# Sentiment Analysis

In [4]:
import os
import operator
import numpy as np
import pandas as pd
from sklearn.pipeline import make_pipeline
from sklearn.feature_extraction.text import CountVectorizer, TfidfTransformer
from sklearn.linear_model import LogisticRegression
from sklearn.metrics import accuracy_score

Using data processing techniques and NLP to infer a _sentiment_ of a piece of text. We will only look at _polarity_ today — positive vs. negative opinion.

Use cases for sentiment analysis:
* ...

Problems with sentiment analysis:
* ...

### Dataset

IMDB movie reviews dataset: http://ai.stanford.edu/~amaas/data/sentiment/
* 25000 positive & 25000 negative reviews
* 50/50 training/test split
* 7 stars or more -> positive review
* 4 starts or fewer -> negative review
* at most 30 reviews per movie

In [3]:
def read_corpus(dataset):
    corpus = []
    labels = []
    for rev in ['pos', 'neg']:
        for file in os.listdir('./aclImdb/' + dataset + '/'+ rev + '/'):
            file_path = 'aclImdb/' + dataset + '/'+ rev + '/' + file
            with open(file_path, 'r') as f:
                corpus.append(f.read())
                if rev == 'pos':
                    labels.append(1)
                else:
                    labels.append(0)
    return corpus, labels

In [5]:
corpus_train, y_train = read_corpus('train')
corpus_test, y_test = read_corpus('test')

FileNotFoundError: [Errno 2] No such file or directory: './aclImdb/train/pos/'

### Approaches

1. rule-based (unsupervised)
2. vectorization / ML model (supervised)
3. deep learning / LSTM (supervised)

#### 1.a.
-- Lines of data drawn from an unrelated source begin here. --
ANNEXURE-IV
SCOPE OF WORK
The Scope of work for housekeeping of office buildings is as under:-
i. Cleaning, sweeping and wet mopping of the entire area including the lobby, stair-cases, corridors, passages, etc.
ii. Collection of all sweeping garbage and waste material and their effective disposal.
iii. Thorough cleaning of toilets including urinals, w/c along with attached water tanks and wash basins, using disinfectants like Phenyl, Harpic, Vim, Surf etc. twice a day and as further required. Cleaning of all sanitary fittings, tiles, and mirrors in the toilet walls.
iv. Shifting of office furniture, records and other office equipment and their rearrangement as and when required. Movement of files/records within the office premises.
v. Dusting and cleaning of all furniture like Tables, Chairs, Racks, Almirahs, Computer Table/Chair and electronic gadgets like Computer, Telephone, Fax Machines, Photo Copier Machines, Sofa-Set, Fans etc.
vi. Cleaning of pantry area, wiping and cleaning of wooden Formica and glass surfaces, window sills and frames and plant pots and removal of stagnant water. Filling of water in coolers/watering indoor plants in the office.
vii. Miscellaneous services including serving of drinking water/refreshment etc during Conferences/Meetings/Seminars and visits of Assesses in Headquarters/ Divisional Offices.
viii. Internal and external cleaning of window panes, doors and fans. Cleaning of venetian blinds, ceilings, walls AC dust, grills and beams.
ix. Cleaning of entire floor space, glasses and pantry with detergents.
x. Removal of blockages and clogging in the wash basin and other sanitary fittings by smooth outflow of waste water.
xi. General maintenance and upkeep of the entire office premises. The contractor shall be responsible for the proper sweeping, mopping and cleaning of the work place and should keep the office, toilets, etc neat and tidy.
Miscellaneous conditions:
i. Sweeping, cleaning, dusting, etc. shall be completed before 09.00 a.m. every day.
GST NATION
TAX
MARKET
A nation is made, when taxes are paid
Lexicon-based method

We start with two lexicons of words associated with positive and negative sentiments.

`positive-words.txt`: https://gist.github.com/mkulakowski2/4289437

`negative-words.txt`: https://gist.github.com/mkulakowski2/4289441

Let's imagine you have an unlabeled dataset of movie reviews. How would you use these lists of positive and negative words to infer the sentiment of the reviews?
* ...

In [None]:
def read_words(sentiment):
    f = open(f'posneg/{sentiment}-words.txt', mode='r')
    result = f.readlines()
    f.close()
    result = [line.strip('\n') for line in result if not line.startswith(';') and len(line)>1]
    return result

In [None]:
def determine_sentiment(corpus):
    y_pred = []
    for text in corpus:
        n_pos = len([w for w in positive_words if w in text])
        n_neg = len([w for w in negative_words if w in text])
        if n_pos > n_neg:
            y_pred.append(1)
        elif n_pos < n_neg:
            y_pred.append(0)
        else:
            y_pred.append(np.random.choice([0, 1]))
    return y_pred

In [None]:
positive_words = read_words('positive')

In [None]:
negative_words = read_words('negative')

In [None]:
y_pred_lexicon = determine_sentiment(corpus_test)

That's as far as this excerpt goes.